## The input
---------------

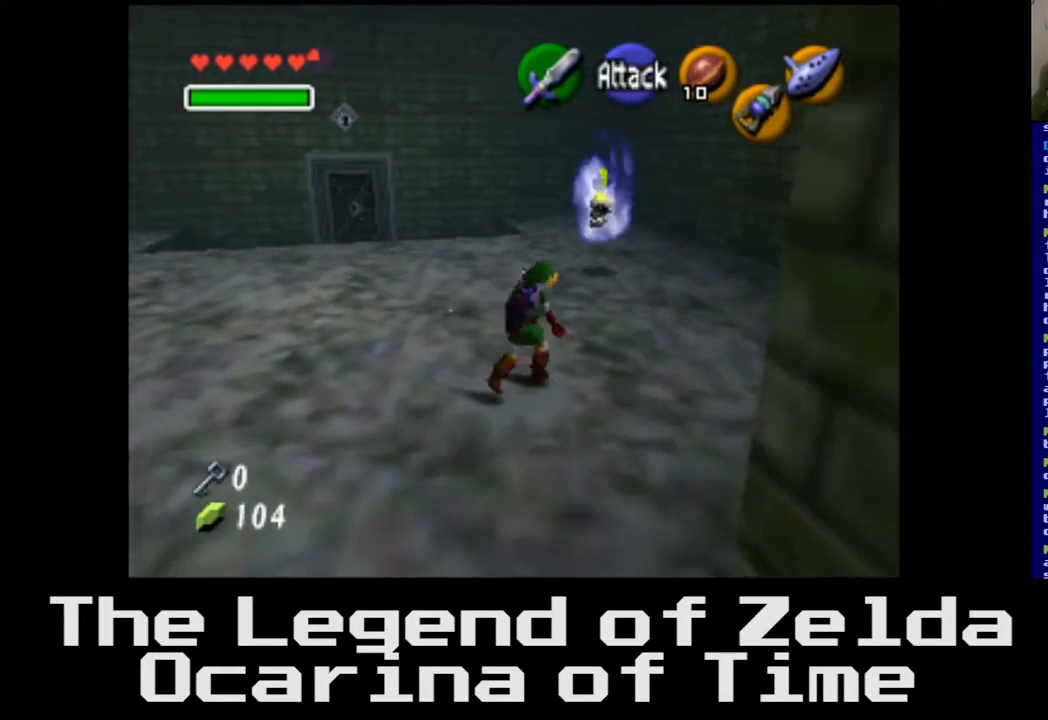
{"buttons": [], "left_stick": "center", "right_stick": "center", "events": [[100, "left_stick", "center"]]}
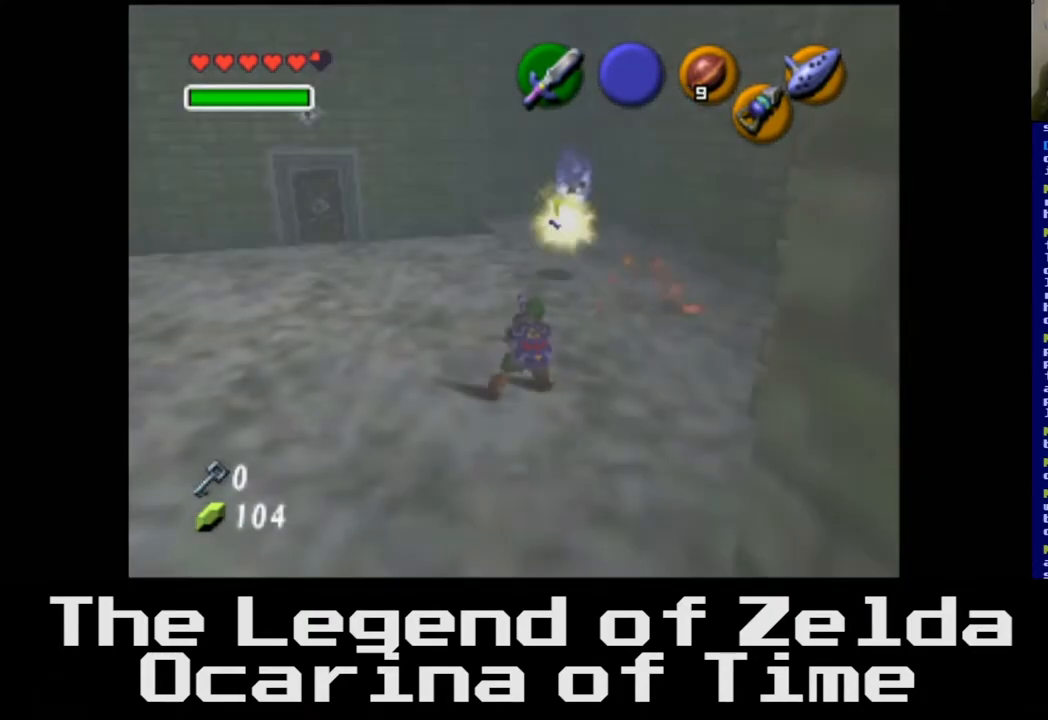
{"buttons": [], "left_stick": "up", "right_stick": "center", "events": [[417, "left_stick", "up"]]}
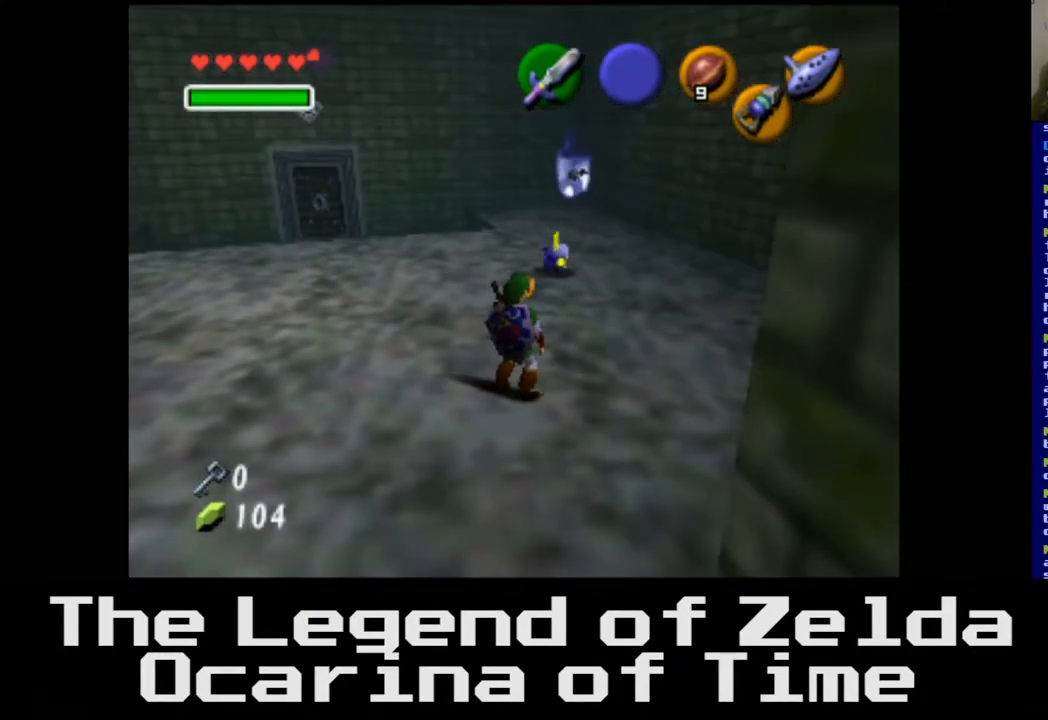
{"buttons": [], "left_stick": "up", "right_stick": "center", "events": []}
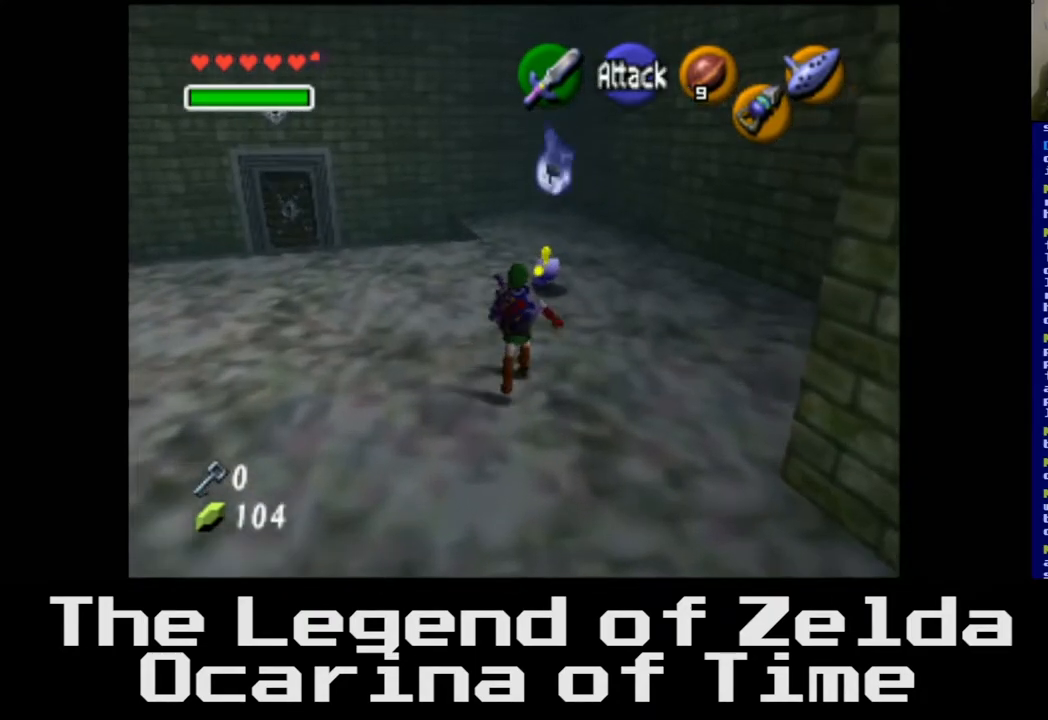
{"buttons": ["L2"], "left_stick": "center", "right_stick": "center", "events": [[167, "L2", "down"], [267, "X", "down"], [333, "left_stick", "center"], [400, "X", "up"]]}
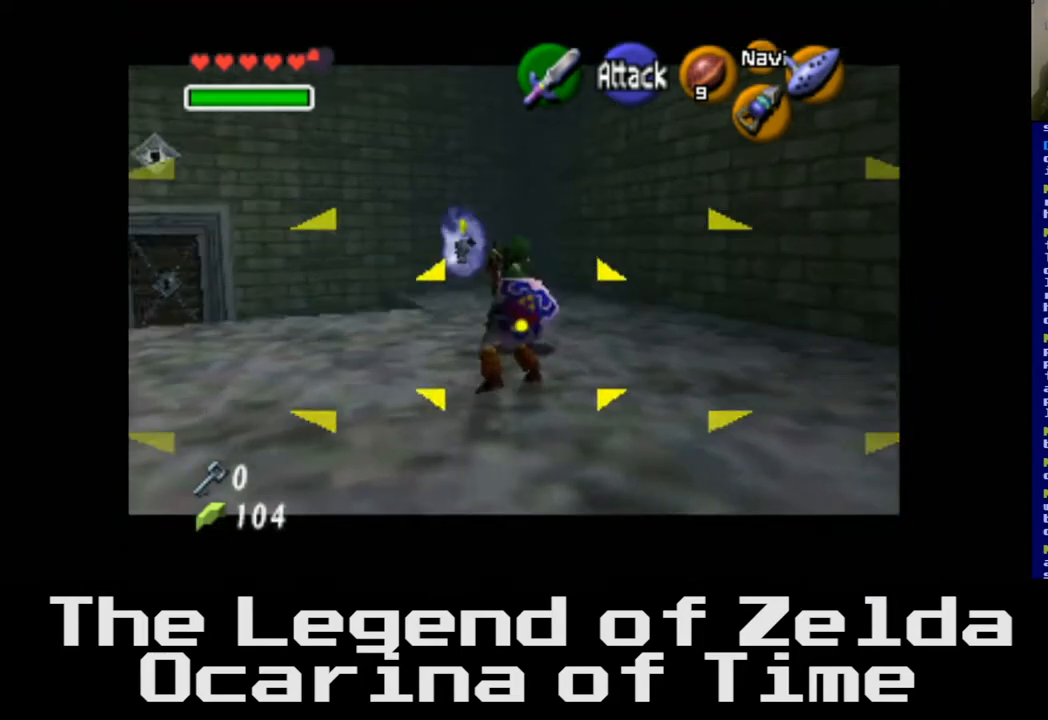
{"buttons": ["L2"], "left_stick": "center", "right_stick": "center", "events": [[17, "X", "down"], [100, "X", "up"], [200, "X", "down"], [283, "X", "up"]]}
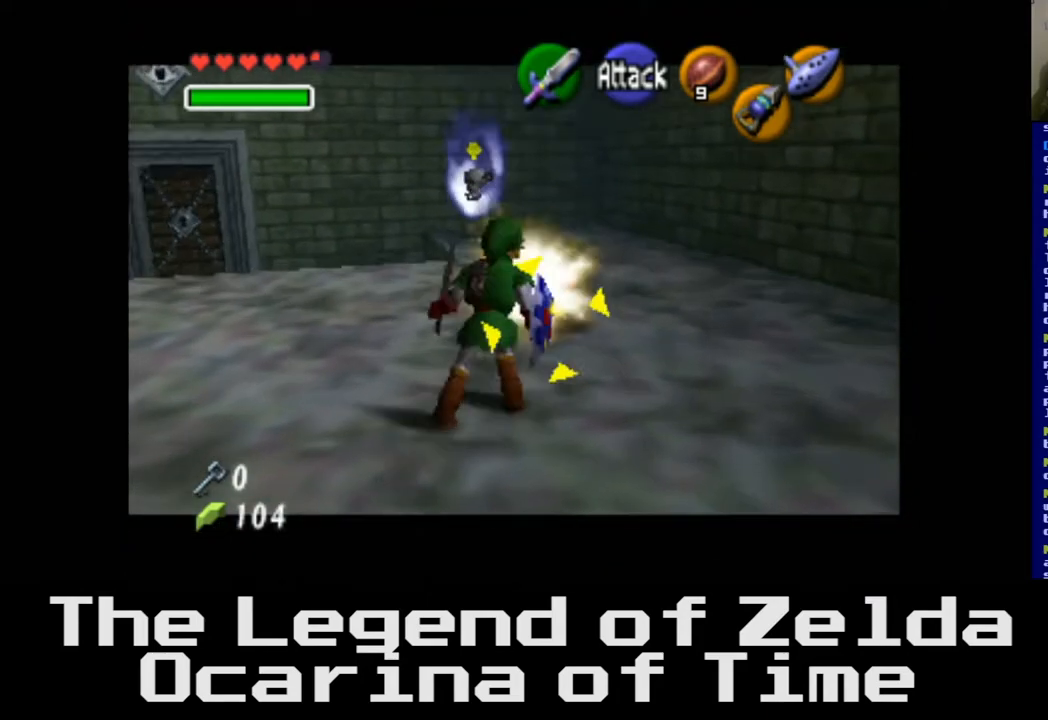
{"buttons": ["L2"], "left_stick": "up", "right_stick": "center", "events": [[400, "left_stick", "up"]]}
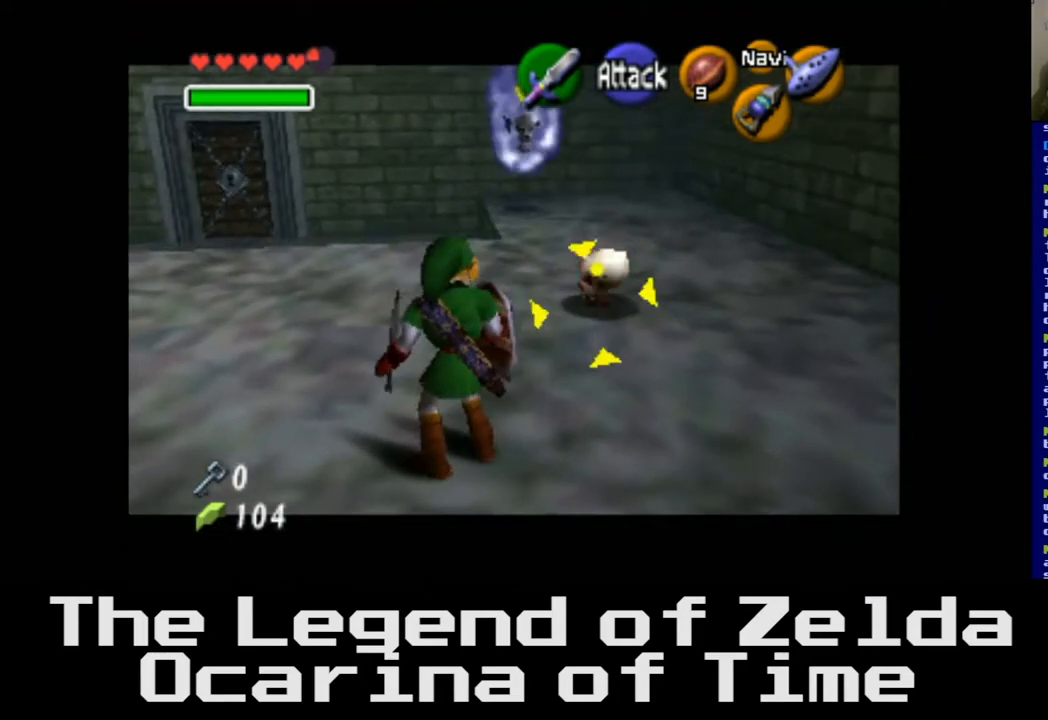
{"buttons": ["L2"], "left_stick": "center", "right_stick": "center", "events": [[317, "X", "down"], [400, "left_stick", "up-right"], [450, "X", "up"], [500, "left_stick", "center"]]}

---------------

## Activity
The expected result is every line above containing the string "down".

## Expected answer
{"buttons": ["L2"], "left_stick": "center", "right_stick": "center", "events": [[167, "L2", "down"], [267, "X", "down"], [333, "left_stick", "center"], [400, "X", "up"]]}
{"buttons": ["L2"], "left_stick": "center", "right_stick": "center", "events": [[17, "X", "down"], [100, "X", "up"], [200, "X", "down"], [283, "X", "up"]]}
{"buttons": ["L2"], "left_stick": "center", "right_stick": "center", "events": [[317, "X", "down"], [400, "left_stick", "up-right"], [450, "X", "up"], [500, "left_stick", "center"]]}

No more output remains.